LA isn’t really much to look at; strip malls, OKish beaches, freeways and way, way, way too much bad stucco. And it’s hard to mount a case against the charge that the place is morally bankrupt. So perhaps we could take a leaf out of India’s book and turn those truisms around.
If we say gathered all the blondes we could find in the city limits and let them roam in packs around the place willy nilly, it could be just the shot in the arm that LA needs.
For the locals, it gives you a great get out of jail free card. Call the office and tell them there’s no way you can get to work today, Olympic is cut off at both ends by blondes who’ve been dazzled by a couple of sales. Two packs that just don’t seem to be dissipating anytime soon.
If you’re smart you can check the Blonde report on NPR before you leave home. No sense in getting stuck in all that hair, you can work from home.

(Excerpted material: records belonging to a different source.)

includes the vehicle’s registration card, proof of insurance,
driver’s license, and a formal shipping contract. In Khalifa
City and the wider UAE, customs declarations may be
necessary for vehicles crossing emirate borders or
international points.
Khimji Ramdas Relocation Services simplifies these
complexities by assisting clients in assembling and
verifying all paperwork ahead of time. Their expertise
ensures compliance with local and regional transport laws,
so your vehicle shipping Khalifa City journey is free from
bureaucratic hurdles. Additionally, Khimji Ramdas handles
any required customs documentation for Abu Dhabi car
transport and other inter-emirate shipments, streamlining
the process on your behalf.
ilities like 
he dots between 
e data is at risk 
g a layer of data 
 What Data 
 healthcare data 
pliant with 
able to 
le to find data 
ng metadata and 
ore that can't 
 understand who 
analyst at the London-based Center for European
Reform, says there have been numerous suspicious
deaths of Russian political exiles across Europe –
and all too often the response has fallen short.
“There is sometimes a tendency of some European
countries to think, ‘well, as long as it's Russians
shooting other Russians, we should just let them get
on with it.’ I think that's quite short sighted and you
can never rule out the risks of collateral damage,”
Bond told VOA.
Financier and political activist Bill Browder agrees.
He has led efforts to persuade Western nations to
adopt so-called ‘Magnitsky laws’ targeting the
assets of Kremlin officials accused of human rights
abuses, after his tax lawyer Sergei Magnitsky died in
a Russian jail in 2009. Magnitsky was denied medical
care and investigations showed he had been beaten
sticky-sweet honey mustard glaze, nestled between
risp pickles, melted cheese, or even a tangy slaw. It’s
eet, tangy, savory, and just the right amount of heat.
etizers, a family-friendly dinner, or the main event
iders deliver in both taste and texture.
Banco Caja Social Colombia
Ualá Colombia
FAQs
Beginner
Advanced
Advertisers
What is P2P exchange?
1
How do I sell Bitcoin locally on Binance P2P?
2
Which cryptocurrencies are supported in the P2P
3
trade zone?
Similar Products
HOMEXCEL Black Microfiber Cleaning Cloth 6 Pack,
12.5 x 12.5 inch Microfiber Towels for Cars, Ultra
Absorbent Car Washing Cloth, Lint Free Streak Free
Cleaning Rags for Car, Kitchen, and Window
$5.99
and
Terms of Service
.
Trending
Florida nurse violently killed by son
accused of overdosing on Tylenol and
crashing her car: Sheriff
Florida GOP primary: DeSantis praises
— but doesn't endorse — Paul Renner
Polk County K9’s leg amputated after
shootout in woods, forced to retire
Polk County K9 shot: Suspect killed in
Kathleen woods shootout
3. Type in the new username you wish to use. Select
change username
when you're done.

For the truly dedicated, I’m sure Waze can find you a path around the blonde-jams, but hey, no one’s going to blame you if you’re a no-show.
As for the Tourists, I’m sure they’d flock; who doesn’t want to bask in the glow of a Cali girl? We’ve been watching those mythical creatures in films since we were able to breathe.
Special Land Rover built tour busses could roam the streets listening for reports of where the wild packs of blondes are. Up near the Hollywood sign? Not a problem, we can four-wheel drive up there and catch those blondes in the wild, near the sacred site.
And as the tourists get photos with the blonde girls, traffic motionless all around, the hills stretching off into the background, we locals can proudly point and say, See? LA has culture.